Helen Dennis: A lot has been said about value addition and its potential post-Brexit. Our view is probably that the tariffs are not the key issue here. We already have duty-free, quota-free access for the least developed countries. If we take a country such as Colombia, or a GSP-plus country such as Bolivia, it is able to access the market with roasted coffee as well, duty free, but as I said before, with the free trade agreements, they may not all transition over necessarily. The biggest issue in terms of trade policy and development continues to be subsidy rather than EU tariffs. There are other issues, such as rules of origin or just getting the investment in roasting and processing facilities, that are more of an obstacle to moving into that kind of value-added activity.

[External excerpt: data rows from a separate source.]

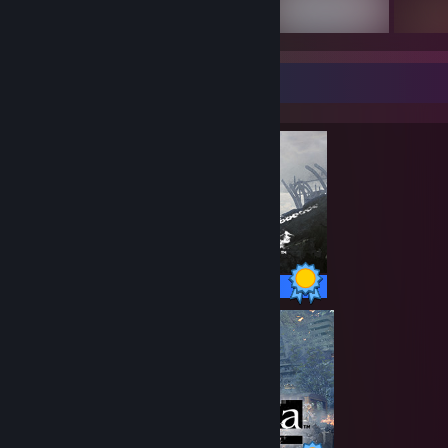
Completionist Showcase
47 / 47 Achievements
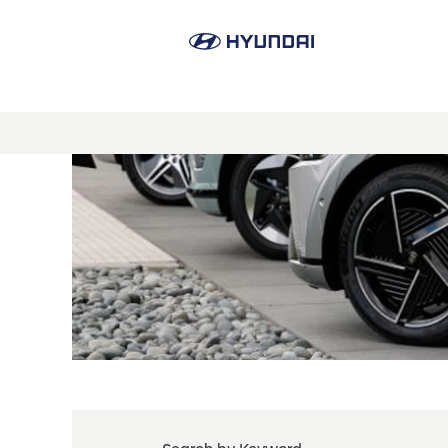
Product
Line
Management
&
Sales
Planning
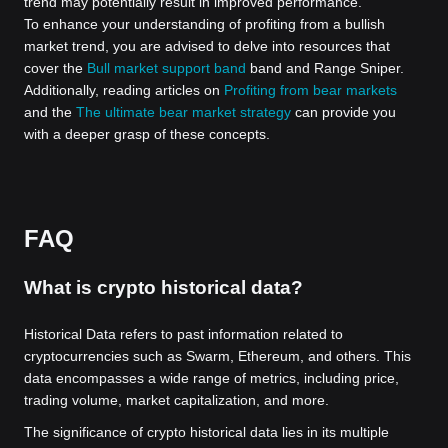
trend may potentially result in improved performance.
To enhance your understanding of profiting from a bullish
market trend, you are advised to delve into resources that
cover the
Bull market support band
band and Range Sniper.
Additionally, reading articles on
Profiting from bear markets
and the
The ultimate bear market strategy
can provide you
with a deeper grasp of these concepts.
FAQ
What is crypto historical data?
Historical Data refers to past information related to
cryptocurrencies such as Swarm, Ethereum, and others. This
data encompasses a wide range of metrics, including price,
trading volume, market capitalization, and more.
The significance of crypto historical data lies in its multiple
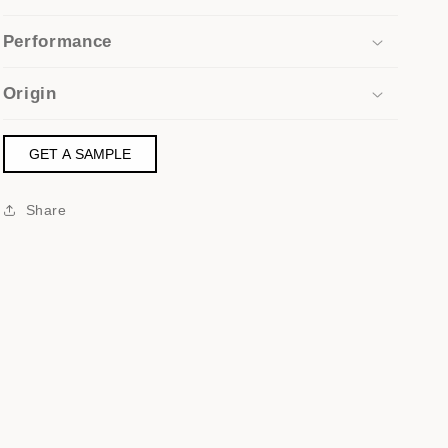
Performance
Origin
GET A SAMPLE
Share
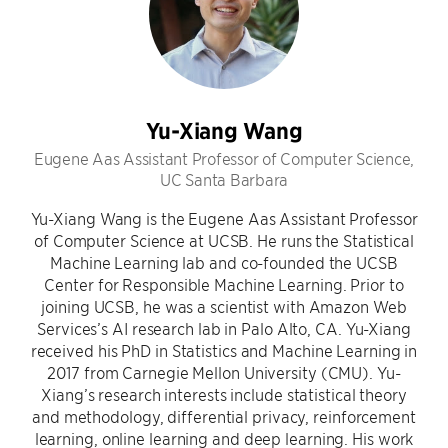
Yu-Xiang Wang
Eugene Aas Assistant Professor of Computer Science,
UC Santa Barbara
Yu-Xiang Wang is the Eugene Aas Assistant Professor
of Computer Science at UCSB. He runs the Statistical
Machine Learning lab and co-founded the UCSB
Center for Responsible Machine Learning. Prior to
joining UCSB, he was a scientist with Amazon Web
Services’s AI research lab in Palo Alto, CA. Yu-Xiang
received his PhD in Statistics and Machine Learning in
2017 from Carnegie Mellon University (CMU). Yu-
Xiang’s research interests include statistical theory
and methodology, differential privacy, reinforcement
learning, online learning and deep learning. His work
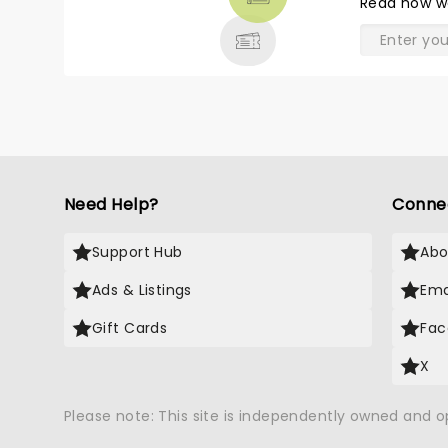
Read
how w
& MORE
Need Help?
Conne
Support Hub
Abo
Ads & Listings
Ema
Gift Cards
Fac
X
Please note: This site is independently owned and 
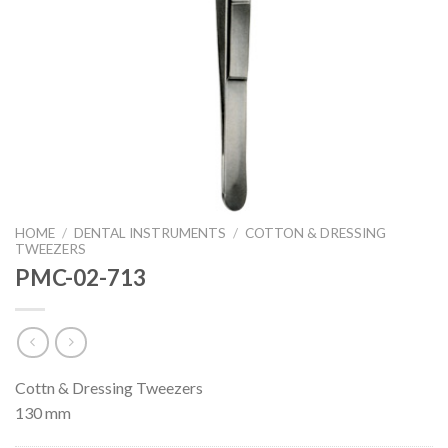
HOME
/
DENTAL INSTRUMENTS
/
COTTON & DRESSING
TWEEZERS
PMC-02-713
Cottn & Dressing Tweezers
130 mm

Having said that, there is still scope for improving the tariffs. That goes back to the point about how we and the Government do that. Do we say that the Secretary of State has that power and authority, every three years or so, to revise the preference scheme to extend product coverage and potentially country coverage, and so on? Is that a conversation that happens through regulations under delegated powers, or is it something that a Committee of the House or another grouping, or Parliament in its entirety, would want to discuss, debate and have a vote on? There are lots of issues to unpack. I would certainly agree with the premise of your question, but some of the detail on that particular issue around coffee roasting does not impact as many countries as is sometimes talked about.